L’Anac sa benissimo che così stanno le cose e del resto deve farci i conti anche in casa propria: la pianta organica prevede 350 dipendenti ma attualmente ne risultano effettivamente in servizio solo 282, più 4 in comando da altre Pa e 8 finanzieri. A seconda che si considerino o meno i comandi e i “distacchi” (12 in tutto) la scopertura oscilla dunque fra 56 e 68 unità. “Sono anni che diciamo che l’Anticorruzione ha le armi spuntate – dicono i parlamentari di Alternativa Libera,  Massimo Artini e Marco Baldassarre – ora che lo mettono per iscritto gli stessi ministeri, speriamo che il nuovo governo ascolti i nostri suggerimenti e vari quelle modifiche legislative indispensabili per avere una pubblica amministrazione onesta e trasparente”.

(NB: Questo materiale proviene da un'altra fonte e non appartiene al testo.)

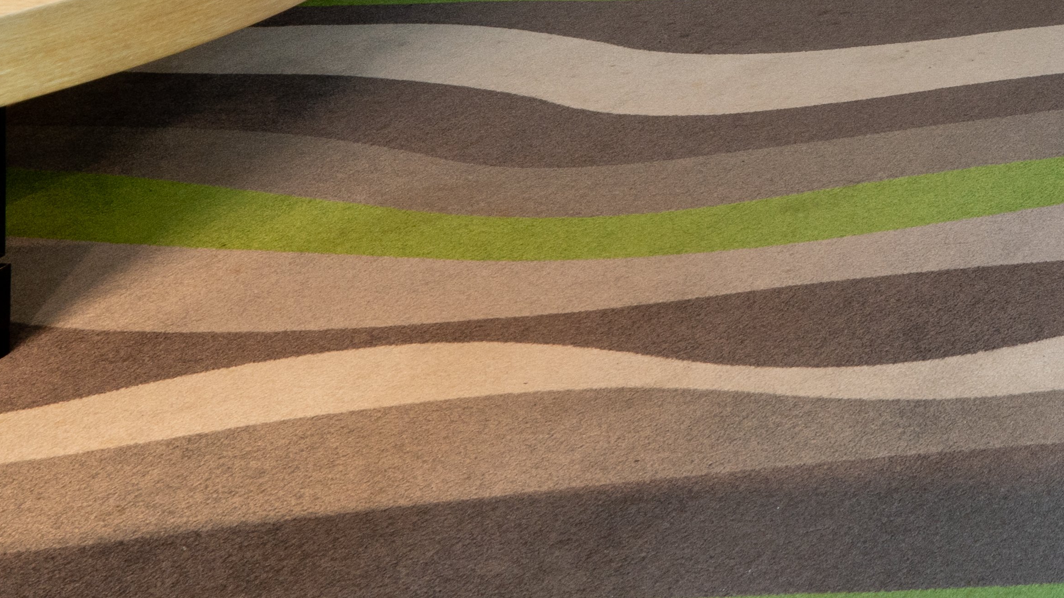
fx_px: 1693
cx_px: 1762
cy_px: -646
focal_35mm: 60
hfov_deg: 23.7
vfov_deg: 15.4
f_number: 10
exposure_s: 1/1.67
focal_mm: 14
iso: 250
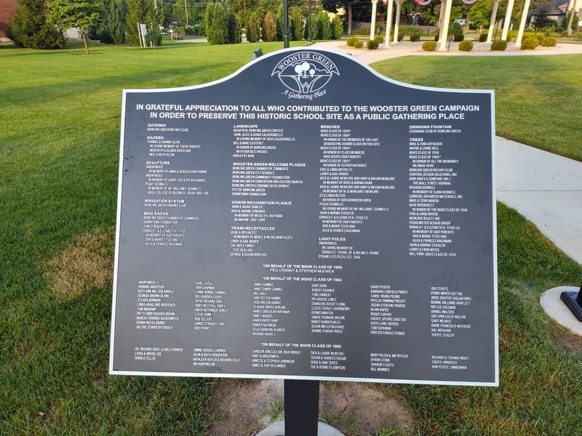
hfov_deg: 73.9
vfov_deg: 58.9
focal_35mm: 23
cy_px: 218
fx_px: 387
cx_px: 291
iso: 100
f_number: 1.8
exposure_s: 1/429
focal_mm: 5.56
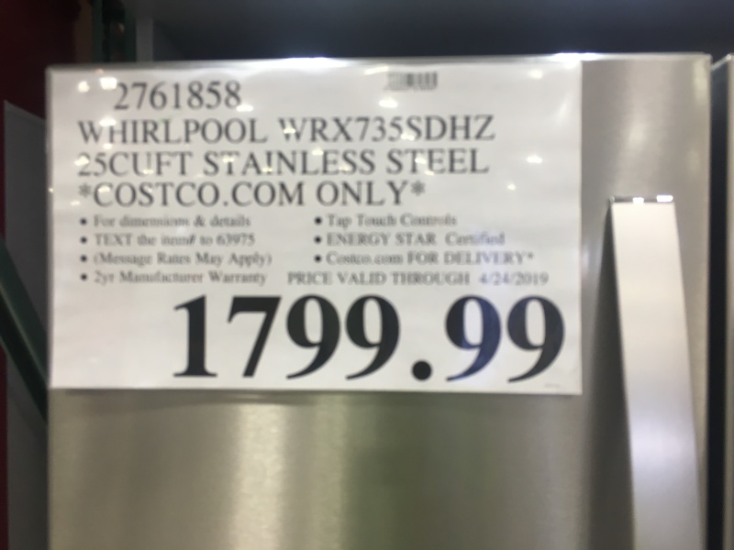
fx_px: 615
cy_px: 275
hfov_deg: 61.7
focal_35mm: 29
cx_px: 367
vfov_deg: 48.2
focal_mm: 4.15
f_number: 2.2
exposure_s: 1/30
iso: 50
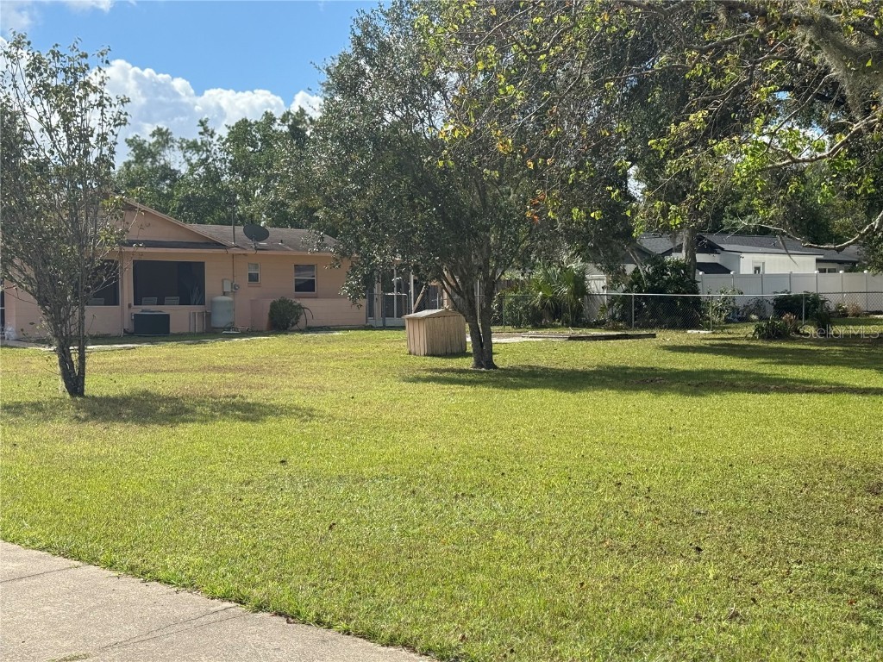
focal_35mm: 48
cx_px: 442
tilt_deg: -1.3
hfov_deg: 39.7
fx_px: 1224
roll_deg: +0.4
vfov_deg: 30.3
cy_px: 331
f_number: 1.78
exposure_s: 1/4878
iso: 80
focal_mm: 6.76
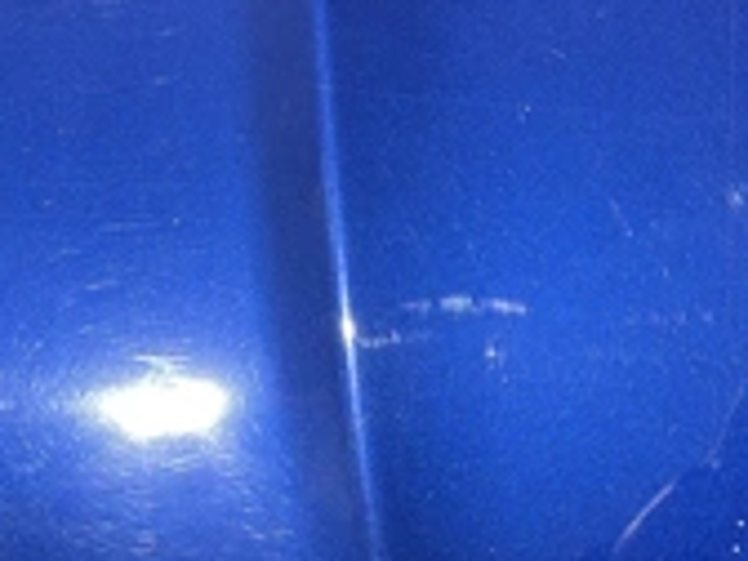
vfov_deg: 20.9
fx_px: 1491
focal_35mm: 69
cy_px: 67
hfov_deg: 27.1
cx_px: 690
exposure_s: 1/792
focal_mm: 3
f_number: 1.8
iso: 25
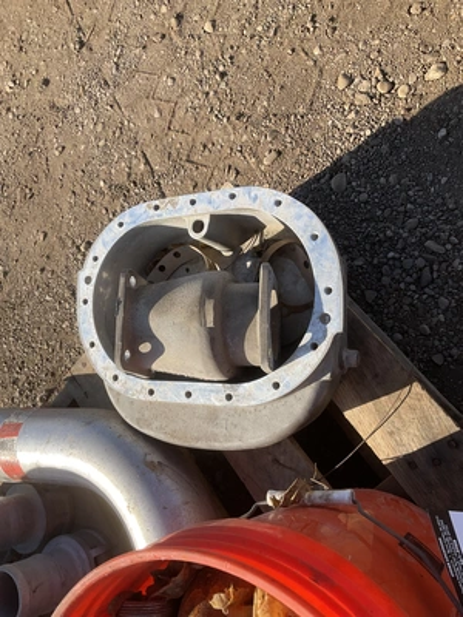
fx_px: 517
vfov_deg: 61.7
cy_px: 308
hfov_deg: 48.2
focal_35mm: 29
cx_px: 232
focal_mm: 3
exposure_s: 1/1015
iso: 25
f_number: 1.8
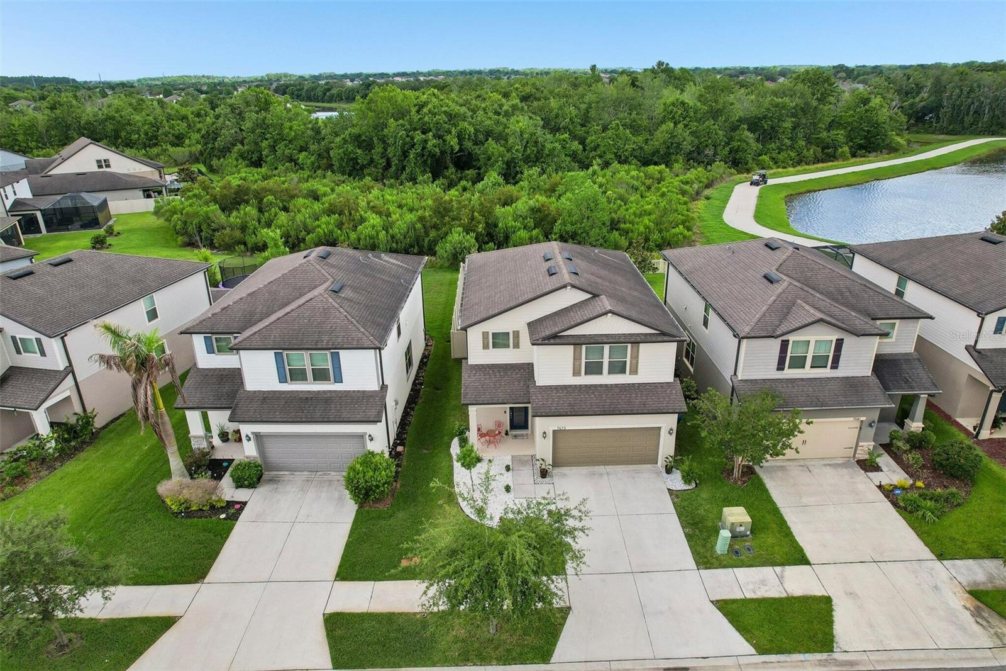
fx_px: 615
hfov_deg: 78.6
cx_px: 503
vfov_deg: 57.2
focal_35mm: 22
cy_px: 336
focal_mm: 8.4
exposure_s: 1/1250
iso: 100
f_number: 2.8
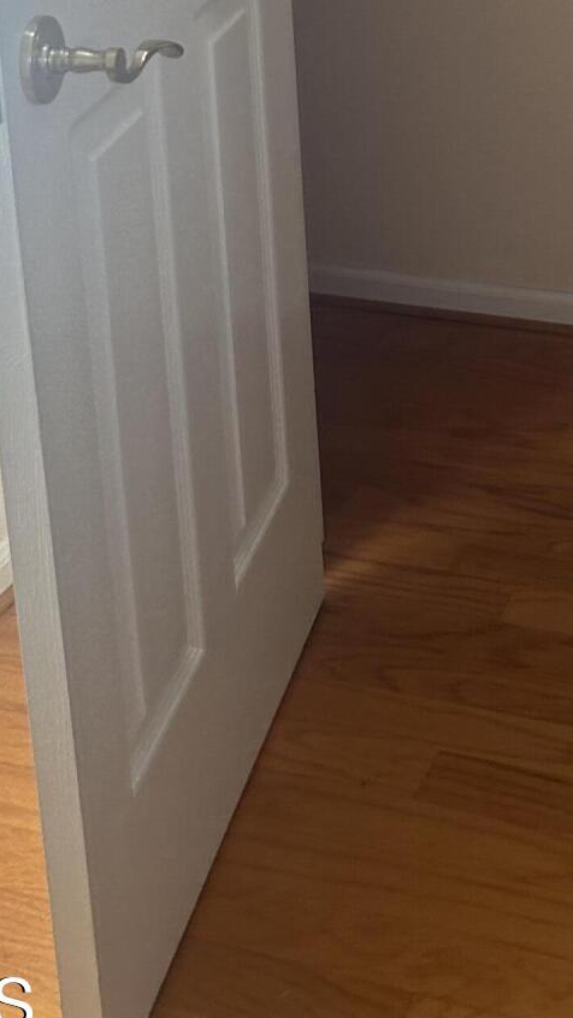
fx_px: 1809
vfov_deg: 28.7
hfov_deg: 17.7
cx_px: 532
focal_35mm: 67
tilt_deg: -14.8
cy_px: -89
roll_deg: +1.2
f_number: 1.5
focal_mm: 5.7
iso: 100
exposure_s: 1/120
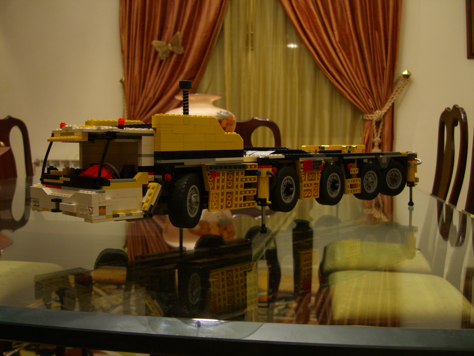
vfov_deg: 37.7
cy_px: 178
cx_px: 237
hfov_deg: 49.0
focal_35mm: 38
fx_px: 520
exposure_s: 1/8
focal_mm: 7.9
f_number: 2.8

Chi non sfugge combatte con quello che ha. Al Ministero della Salute nel 2016 la verifica delle incompatibilità dei dirigenti “è consistita nell’esame delle risultanze della rete Internet”. Insomma, il buon vecchio Google. “La misura è di agevole attuazione, ma non garantisce risultati esaurienti”, annota con malcelata ironia Giuseppe Viggiano, responsabile della vigilanza dal 2013. In compenso si è provveduto a farli ruotare a passo marziale questi dirigenti tranne uno, un obiettore inamovibile, “in relazione al quale – si legge – il competente Direttore generale ha dettagliatamente rappresentato fattori ostativi all’avvicendamento”. Di quale natura non si può sapere ma tutti ruotavano intorno, lui è rimasto lì. Mica che gli capiti l’anticorruzione.

Alla Difesa nel 2016 sono stati presi provvedimenti contro 34 militari e 79 civili. C’è molto da fare insomma, ma anche qui il responsabile della prevenzione Bernardo Gallo lamenta “la mancanza di una struttura di supporto adeguata alle attività di impulso coordinamento e controllo”. Il paradosso: è ormai acclarato che il grosso degli eventi corruttivi riguardino strutture periferiche “presso cui non è tuttora possibile, per dimensione complessità dell’organizzazione, attuare in modo compiuto una strategia di gestione del rischio”.

Al Ministero della Giustizia la corruzione corre nelle carceri: 105 inchieste disciplinari, 39 sospensioni dal servizio, 24 destituzioni, 3 cessazioni per interdizione etc. Le più comuni per “introduzione di sostanze stupefacenti o cellulari, appropriazione indebita, autorizzazione di telefonate non consentite, favoreggiamento”. Insomma, vien fuori che le guardie fanno i ladri. Merito delle famose “soffiate”? Macché, qui il “whistleblowing” non è mai partito, si provvede ancora con la raccolta di lettere (“su base cartacea”) e pec, canali non proprio invoglianti per chi tiene alla legalità quanto all’anonimato. E il codice di comportamento? C’è solo la bozza. “Per queste attività manca il personale“, lamenta l’Rpc Raffaele Piccirillo.

Si arriva così alla Farnesina, dove proprio le sedi estere – 295 uffici tra ambasciate e consolati – non sono soggette a controllo preventivo di regolarità contabile ed amministrativa. E del resto non ci sarebbe il personale per farlo. Idem al Ministero dei Trasporti, dove molte misure “non sono state attuate o attuate solo parzialmente” per la carenza di risorse.  C’è poi l’atteggiamento “poco collaborativo” degli uffici per cui l’anticorruzione “non rappresenta ancora per tutti il punto di riferimento per l’affermazione della legalità”. Di più, le azioni del responsabile della prevenzione sono viste come “elemento invasivo nella gestione degli affari amministrativi”. E allora, dev’essere il ragionamento di molti: fattela tu, questa trasparenza amara.